# Provided data
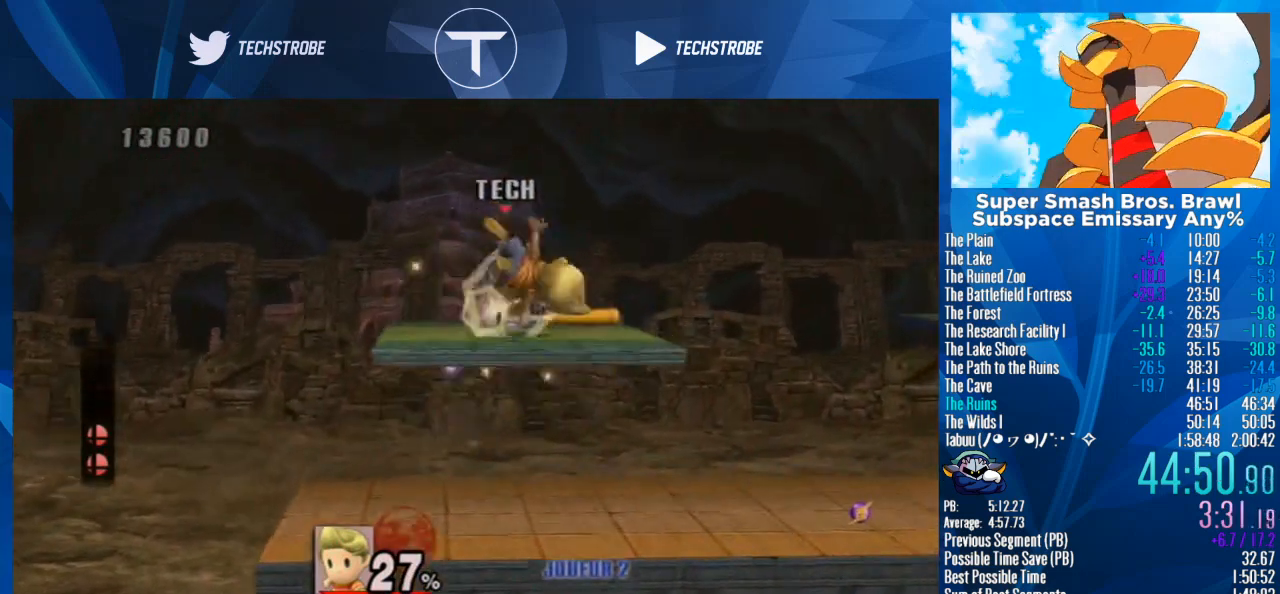
Gameplay with a controller (Nintendo layout); each line is a JSON object with the inputs held at the frame after it. "events" lists button and stick changes between this image and that frame as [ms after this image, input, new state], when the widget could be followed in between. Not read: L3 R3 START.
{"buttons": [], "left_stick": "right", "right_stick": "center", "events": []}
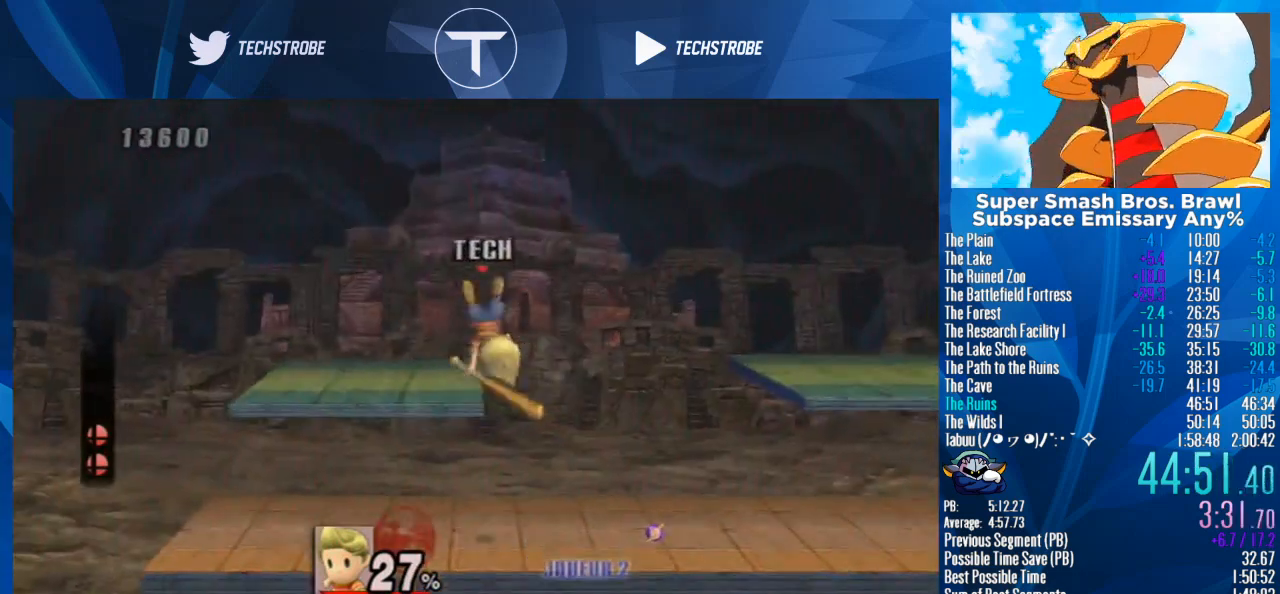
{"buttons": [], "left_stick": "up", "right_stick": "center", "events": [[100, "left_stick", "up"], [167, "X", "down"], [233, "X", "up"]]}
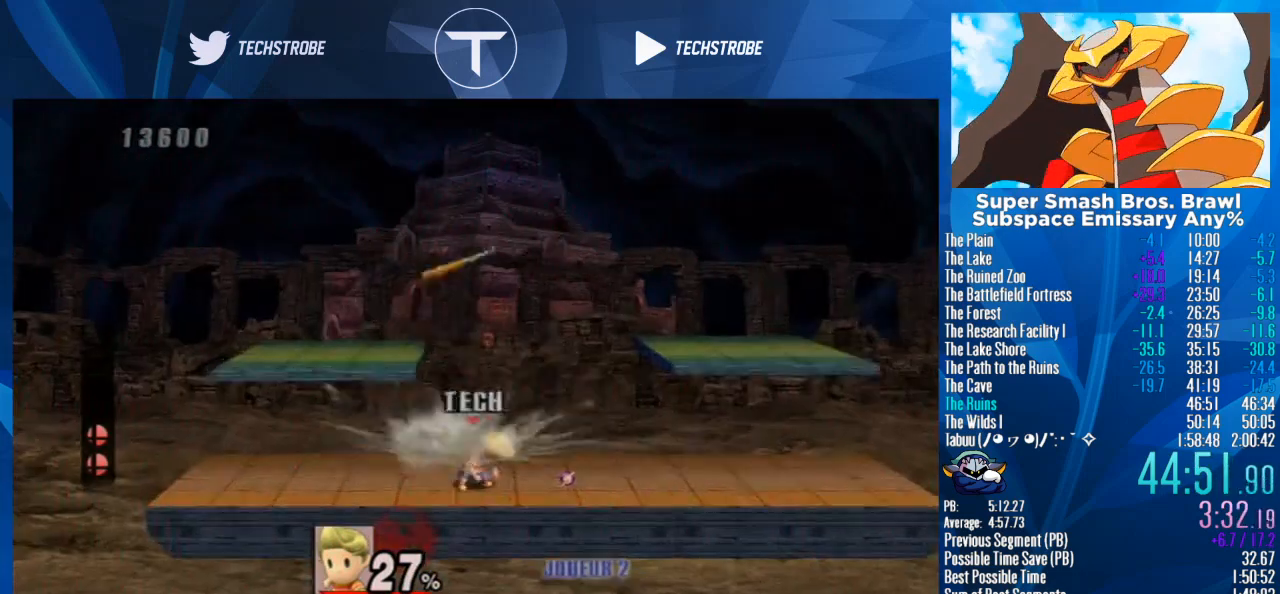
{"buttons": [], "left_stick": "center", "right_stick": "center", "events": [[367, "left_stick", "center"]]}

# Exercise objective
Read through the data above. Report each line that has the word "buttons".

# Task solution
{"buttons": [], "left_stick": "right", "right_stick": "center", "events": []}
{"buttons": [], "left_stick": "up", "right_stick": "center", "events": [[100, "left_stick", "up"], [167, "X", "down"], [233, "X", "up"]]}
{"buttons": [], "left_stick": "center", "right_stick": "center", "events": [[367, "left_stick", "center"]]}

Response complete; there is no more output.